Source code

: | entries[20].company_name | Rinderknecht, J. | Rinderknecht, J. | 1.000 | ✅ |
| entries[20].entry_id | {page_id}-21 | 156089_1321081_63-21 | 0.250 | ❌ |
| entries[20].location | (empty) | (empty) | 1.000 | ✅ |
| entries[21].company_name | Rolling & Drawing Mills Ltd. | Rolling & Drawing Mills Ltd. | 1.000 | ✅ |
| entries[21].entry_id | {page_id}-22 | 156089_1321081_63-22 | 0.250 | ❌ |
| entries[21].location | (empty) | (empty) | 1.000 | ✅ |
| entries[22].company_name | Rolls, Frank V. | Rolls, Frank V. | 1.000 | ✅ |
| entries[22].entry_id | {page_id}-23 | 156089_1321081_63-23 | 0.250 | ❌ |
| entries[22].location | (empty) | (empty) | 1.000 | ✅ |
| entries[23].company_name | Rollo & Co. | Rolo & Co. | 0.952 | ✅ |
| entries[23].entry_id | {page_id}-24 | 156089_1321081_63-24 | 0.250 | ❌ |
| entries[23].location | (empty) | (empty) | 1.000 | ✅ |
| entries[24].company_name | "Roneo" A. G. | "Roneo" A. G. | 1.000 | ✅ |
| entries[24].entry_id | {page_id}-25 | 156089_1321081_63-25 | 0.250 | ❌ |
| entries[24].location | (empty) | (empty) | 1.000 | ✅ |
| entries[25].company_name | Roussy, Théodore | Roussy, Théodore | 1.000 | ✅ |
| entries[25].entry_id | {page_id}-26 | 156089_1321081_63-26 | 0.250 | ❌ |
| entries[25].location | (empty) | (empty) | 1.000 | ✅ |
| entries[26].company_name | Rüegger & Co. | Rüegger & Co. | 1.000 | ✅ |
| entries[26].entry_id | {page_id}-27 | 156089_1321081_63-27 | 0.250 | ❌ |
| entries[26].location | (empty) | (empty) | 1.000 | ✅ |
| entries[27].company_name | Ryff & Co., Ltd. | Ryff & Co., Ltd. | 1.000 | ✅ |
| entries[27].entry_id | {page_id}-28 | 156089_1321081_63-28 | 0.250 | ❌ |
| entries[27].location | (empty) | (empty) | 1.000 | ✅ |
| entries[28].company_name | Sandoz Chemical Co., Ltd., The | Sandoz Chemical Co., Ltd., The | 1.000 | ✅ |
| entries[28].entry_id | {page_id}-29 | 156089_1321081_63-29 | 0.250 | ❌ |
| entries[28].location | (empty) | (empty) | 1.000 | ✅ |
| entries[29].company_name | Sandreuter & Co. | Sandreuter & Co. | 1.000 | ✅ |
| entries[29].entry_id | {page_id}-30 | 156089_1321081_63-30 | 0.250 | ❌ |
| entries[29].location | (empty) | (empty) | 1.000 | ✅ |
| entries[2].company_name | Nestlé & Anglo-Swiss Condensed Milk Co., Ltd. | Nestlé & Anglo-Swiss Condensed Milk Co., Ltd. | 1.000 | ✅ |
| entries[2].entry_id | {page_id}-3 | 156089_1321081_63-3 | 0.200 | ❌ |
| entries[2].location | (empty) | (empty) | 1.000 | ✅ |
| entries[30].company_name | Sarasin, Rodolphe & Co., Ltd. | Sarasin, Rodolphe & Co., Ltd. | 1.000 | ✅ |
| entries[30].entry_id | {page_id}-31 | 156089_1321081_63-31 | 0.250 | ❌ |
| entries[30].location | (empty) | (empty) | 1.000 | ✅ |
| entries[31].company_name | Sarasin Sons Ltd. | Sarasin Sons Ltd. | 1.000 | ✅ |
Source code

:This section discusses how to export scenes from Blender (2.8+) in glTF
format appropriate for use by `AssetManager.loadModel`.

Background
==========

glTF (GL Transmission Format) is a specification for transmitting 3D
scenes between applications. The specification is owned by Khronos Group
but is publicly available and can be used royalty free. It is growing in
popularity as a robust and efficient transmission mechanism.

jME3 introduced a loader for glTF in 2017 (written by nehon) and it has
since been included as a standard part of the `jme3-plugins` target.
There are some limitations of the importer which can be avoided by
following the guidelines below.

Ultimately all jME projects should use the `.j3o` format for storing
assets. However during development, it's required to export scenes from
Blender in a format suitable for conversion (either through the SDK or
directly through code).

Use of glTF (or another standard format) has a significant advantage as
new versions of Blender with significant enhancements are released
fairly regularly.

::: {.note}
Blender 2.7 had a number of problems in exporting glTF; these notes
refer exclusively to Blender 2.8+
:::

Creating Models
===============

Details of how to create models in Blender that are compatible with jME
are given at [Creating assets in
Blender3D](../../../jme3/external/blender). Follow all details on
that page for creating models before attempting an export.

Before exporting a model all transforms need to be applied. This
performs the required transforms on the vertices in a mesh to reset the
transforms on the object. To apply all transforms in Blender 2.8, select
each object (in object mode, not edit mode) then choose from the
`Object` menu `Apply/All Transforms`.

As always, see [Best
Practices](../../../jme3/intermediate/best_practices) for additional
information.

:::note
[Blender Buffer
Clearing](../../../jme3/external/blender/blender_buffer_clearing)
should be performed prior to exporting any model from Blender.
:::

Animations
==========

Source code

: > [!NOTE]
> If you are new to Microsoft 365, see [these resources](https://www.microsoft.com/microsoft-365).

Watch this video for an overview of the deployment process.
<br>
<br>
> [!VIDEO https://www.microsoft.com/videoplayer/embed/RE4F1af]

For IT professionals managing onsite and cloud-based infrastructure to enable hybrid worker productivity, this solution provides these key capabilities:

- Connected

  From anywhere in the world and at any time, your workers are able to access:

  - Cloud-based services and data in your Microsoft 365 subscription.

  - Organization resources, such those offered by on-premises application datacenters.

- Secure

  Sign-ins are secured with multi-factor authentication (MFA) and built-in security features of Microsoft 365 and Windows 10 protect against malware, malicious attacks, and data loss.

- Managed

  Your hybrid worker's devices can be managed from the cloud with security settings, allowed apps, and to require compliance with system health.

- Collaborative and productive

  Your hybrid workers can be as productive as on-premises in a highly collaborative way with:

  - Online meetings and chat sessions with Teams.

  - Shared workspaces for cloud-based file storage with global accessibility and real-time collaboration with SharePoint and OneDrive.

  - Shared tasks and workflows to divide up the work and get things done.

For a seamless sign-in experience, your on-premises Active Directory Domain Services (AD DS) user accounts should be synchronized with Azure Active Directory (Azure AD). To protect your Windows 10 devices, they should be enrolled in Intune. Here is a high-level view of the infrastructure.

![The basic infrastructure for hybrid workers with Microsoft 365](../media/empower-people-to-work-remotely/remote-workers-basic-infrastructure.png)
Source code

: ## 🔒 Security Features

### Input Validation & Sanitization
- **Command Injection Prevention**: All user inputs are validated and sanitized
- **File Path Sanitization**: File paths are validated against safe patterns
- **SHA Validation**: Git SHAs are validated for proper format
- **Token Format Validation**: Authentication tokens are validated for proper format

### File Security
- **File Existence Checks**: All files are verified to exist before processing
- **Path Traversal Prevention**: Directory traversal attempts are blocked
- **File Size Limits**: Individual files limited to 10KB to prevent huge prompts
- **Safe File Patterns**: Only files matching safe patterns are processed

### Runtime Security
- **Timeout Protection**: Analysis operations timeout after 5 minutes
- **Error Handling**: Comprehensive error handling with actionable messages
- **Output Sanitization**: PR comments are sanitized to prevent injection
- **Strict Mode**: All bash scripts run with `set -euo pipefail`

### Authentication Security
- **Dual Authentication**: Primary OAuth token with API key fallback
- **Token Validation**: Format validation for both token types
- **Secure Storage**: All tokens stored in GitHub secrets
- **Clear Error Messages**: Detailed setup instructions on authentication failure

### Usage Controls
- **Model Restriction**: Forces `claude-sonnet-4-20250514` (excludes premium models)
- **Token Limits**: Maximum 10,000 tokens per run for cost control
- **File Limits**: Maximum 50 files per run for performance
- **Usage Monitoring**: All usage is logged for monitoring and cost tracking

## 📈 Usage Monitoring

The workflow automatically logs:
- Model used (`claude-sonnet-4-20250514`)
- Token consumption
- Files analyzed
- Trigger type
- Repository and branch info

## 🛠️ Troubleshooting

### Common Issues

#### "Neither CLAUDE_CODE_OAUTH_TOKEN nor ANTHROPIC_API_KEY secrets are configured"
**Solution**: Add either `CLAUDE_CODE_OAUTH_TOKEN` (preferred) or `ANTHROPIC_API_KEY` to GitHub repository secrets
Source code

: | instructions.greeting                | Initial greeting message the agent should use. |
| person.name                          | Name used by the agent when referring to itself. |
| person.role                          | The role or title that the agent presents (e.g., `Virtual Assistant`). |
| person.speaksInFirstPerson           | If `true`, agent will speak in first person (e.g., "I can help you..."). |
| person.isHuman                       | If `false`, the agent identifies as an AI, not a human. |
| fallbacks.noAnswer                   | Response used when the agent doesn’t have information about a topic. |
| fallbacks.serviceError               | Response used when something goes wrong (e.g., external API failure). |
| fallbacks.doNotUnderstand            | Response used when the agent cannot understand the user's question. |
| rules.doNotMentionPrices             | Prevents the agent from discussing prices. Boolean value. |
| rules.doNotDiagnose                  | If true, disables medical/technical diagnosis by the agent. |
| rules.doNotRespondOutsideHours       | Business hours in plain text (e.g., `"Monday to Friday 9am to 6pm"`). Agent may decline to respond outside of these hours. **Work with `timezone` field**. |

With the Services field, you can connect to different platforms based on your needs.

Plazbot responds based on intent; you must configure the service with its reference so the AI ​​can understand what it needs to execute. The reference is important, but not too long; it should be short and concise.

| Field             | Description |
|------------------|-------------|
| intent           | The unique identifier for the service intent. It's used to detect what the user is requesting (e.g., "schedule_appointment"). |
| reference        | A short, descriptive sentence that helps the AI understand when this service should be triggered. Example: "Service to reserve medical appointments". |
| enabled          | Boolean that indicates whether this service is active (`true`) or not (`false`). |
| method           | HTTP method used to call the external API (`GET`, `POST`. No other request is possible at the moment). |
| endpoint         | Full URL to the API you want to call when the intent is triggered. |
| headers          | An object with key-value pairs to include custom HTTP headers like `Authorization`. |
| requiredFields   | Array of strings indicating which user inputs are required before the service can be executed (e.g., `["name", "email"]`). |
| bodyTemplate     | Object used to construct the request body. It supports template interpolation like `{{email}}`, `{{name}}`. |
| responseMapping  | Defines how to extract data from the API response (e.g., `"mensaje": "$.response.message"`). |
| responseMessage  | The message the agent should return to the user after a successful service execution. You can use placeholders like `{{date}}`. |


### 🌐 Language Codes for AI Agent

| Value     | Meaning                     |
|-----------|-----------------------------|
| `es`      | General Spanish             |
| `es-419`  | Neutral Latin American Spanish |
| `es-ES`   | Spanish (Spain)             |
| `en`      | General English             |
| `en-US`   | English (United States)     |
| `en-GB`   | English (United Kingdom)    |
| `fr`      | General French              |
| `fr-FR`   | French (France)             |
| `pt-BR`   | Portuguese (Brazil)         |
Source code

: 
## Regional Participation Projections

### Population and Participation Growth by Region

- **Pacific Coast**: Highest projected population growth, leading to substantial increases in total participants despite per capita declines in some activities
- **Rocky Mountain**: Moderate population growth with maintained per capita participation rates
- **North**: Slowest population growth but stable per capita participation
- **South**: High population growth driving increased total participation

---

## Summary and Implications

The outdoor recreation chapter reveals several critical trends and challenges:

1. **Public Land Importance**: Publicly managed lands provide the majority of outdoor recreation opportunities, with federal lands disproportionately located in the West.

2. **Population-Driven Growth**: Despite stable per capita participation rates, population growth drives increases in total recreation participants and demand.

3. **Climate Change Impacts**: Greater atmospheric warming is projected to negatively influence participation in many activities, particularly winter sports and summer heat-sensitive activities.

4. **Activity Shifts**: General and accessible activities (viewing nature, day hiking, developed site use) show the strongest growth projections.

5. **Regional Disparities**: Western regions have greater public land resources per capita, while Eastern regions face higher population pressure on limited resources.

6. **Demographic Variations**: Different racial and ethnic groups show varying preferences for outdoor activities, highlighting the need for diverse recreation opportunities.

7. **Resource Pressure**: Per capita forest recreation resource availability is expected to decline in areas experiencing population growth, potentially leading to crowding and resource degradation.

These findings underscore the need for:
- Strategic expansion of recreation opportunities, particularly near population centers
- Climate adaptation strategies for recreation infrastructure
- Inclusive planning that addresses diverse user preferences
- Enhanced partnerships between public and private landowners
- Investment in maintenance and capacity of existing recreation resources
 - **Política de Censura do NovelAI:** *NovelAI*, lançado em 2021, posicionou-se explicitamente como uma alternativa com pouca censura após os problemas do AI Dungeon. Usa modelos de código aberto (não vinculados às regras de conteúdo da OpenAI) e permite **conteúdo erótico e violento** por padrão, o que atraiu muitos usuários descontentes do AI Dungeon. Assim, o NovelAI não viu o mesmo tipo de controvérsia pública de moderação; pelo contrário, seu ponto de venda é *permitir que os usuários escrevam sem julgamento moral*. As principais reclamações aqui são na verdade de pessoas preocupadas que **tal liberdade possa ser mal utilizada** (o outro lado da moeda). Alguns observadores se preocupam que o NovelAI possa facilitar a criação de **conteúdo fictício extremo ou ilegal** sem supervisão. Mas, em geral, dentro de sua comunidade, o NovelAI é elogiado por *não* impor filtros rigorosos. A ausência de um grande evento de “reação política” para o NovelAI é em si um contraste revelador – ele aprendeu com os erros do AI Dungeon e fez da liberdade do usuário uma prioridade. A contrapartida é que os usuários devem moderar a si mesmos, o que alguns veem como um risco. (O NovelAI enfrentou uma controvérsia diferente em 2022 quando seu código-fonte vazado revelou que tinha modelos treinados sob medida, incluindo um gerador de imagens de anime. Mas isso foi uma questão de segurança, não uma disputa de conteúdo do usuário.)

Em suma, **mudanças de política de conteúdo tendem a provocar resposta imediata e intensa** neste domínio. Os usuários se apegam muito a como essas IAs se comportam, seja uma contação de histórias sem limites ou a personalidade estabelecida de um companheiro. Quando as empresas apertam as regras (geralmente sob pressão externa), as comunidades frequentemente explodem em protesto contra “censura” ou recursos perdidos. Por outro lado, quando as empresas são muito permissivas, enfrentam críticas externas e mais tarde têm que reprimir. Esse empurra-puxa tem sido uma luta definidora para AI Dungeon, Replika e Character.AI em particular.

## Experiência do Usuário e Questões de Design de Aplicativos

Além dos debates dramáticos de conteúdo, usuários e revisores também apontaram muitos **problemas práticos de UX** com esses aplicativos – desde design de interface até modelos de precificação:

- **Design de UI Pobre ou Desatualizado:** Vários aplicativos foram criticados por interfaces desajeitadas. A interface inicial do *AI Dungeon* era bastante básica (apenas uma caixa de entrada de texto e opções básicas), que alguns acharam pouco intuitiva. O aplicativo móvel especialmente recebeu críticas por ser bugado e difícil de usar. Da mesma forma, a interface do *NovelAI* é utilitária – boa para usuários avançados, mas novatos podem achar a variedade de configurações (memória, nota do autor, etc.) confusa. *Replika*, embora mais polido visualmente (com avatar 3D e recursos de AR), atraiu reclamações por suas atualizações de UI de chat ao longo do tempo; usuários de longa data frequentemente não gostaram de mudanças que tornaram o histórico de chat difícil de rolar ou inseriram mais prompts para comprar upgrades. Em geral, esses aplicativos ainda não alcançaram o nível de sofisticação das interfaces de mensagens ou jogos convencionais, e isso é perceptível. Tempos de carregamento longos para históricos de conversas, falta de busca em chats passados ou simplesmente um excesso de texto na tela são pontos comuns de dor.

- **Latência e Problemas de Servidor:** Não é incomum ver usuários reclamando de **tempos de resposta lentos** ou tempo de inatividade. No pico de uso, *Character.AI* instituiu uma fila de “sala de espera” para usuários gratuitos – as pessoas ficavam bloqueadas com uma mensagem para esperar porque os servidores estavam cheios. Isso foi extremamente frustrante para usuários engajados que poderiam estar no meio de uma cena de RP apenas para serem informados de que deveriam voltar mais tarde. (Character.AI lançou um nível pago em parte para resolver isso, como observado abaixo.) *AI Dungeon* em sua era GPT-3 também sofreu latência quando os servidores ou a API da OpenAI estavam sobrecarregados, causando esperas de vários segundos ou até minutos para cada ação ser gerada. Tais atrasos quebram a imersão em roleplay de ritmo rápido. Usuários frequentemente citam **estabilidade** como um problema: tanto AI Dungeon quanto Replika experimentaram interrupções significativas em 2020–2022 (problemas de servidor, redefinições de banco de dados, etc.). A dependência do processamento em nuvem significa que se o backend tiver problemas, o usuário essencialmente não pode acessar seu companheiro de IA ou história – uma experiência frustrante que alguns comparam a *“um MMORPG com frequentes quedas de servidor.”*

---+---

• **WHAT THE TASK ASKS**
Return the part of the records that opens with the line containing "Use of glTF" and closes with the line containing "information.", including both of those lines, copying it exactly.

• **ANSWER SECTION**
Use of glTF (or another standard format) has a significant advantage as
new versions of Blender with significant enhancements are released
fairly regularly.

::: {.note}
Blender 2.7 had a number of problems in exporting glTF; these notes
refer exclusively to Blender 2.8+
:::

Creating Models
===============

Details of how to create models in Blender that are compatible with jME
are given at [Creating assets in
Blender3D](../../../jme3/external/blender). Follow all details on
that page for creating models before attempting an export.

Before exporting a model all transforms need to be applied. This
performs the required transforms on the vertices in a mesh to reset the
transforms on the object. To apply all transforms in Blender 2.8, select
each object (in object mode, not edit mode) then choose from the
`Object` menu `Apply/All Transforms`.

As always, see [Best
Practices](../../../jme3/intermediate/best_practices) for additional
information.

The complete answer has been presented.